I was thinking a lot about the birth of Sadie these past few days. I know it is because Lilia had her baby on Thursday. (Ella is such a cutie by the way, excited to meet her) I'm not usually like this, but I think because she had a c-section, it's got me thinking about my hospital stay a few years ago. Thinking about all the bad stuff, the hard stuff, the stuff that scared me out of my mind. But I also remembered the special time it was for Dylan & I. Something we went through together.....just me & him. That will remain a piece of history that belongs to just me & him. I'm so thankful for him. He is an incredible husband & the love of my life.

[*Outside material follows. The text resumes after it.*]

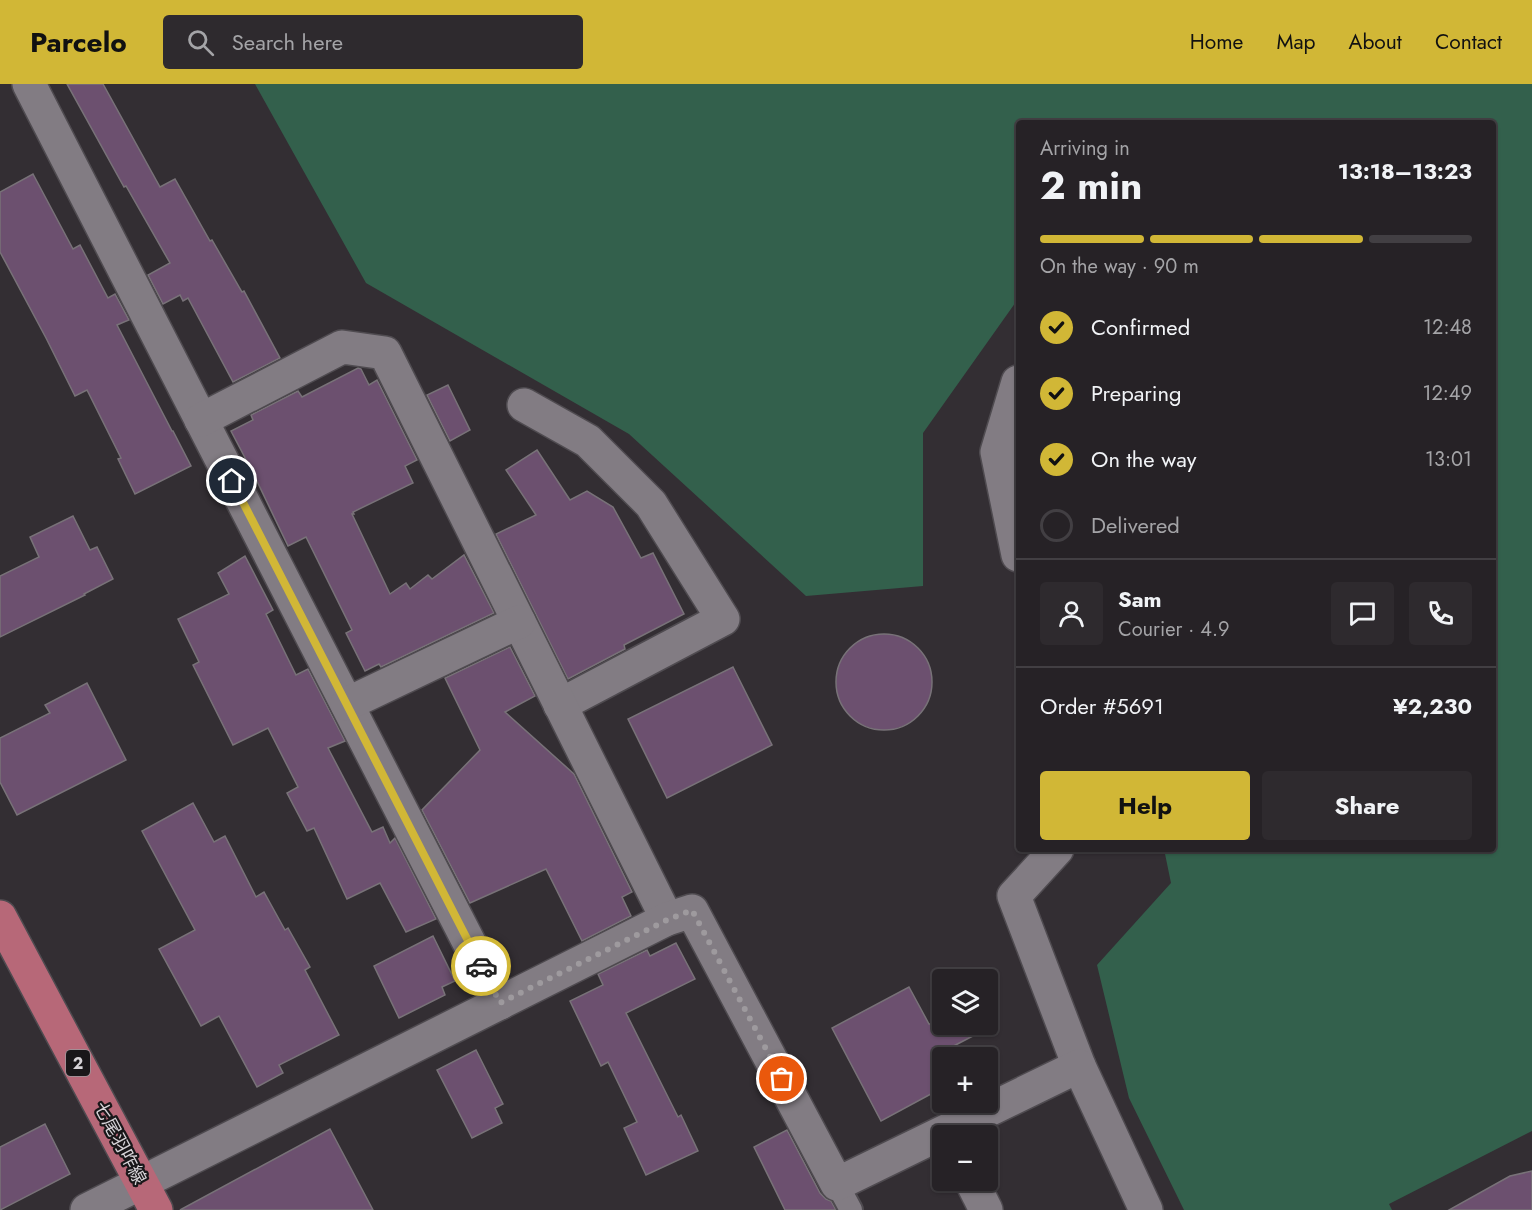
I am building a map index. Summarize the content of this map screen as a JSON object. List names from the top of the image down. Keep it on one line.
{"streets":{"main road":["2","七尾羽咋線"]},"page":{"header":"Parcelo","search":"Search here","nav":["Home","Map","About","Contact"],"heading":["2 min","Arriving in","13:18–13:23"],"panel":["Sam","Courier · 4.9","Order #5691","¥2,230"],"bar":"On the way · 90 m","list":[["Confirmed","12:48"],["Preparing","12:49"],["On the way","13:01"],"Delivered"],"buttons":["Help","Share"],"map_buttons":["+","−"]}}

I had a memory from that time in the hospital that I didn't want to forget again. The whole 4 days in the hospital, I had a really hard time moving around. Getting up out of bed took some time. When Dylan would go home to shower, I'd ask him to get Sadie for me & I'd just hold her. Just in case she cried, I didn't want to try to get up too fast. I'd lay her across my chest, with her little head on my shoulder. I'd just stare at her & enjoy the peace. Once a nurse came in to do whatever they do & she said to me, "you've been holding her for quite a while, do you want be to put her in her bed?" Of course I told her no. Just a really sweet, special moment.
Oh my goodness, I Love my family!!!! Am I missing out because I'm a stay at home mother? Absolutely not! This is the life I always wanted. There is more happiness within the four walls of our little apartment, than we could find anywhere out there in the world.
Dylan has said that he hates coming home to an empty house & if he knows Sadie & I won't be here, he'll go to the library or something to waste time. I thought that was really strange. Time alone can be really nice sometimes. Since becoming a mom, the times that I am completely alone are extremely rare. It's a hard thing to get used to.....but you do just that, get used to it. I think it's sweet that Dylan wants to be with us....even when we're loud & dramatic & annoying.
Thinking about all this...I need to be a little easier on my self. My husband & daughter love me....chubby tummy & all. Wardrobe void of any style & they love me just the same. Why do I worry about all that CRAP when I could use that energy to more fully live my life w/ my sweet baby & husband?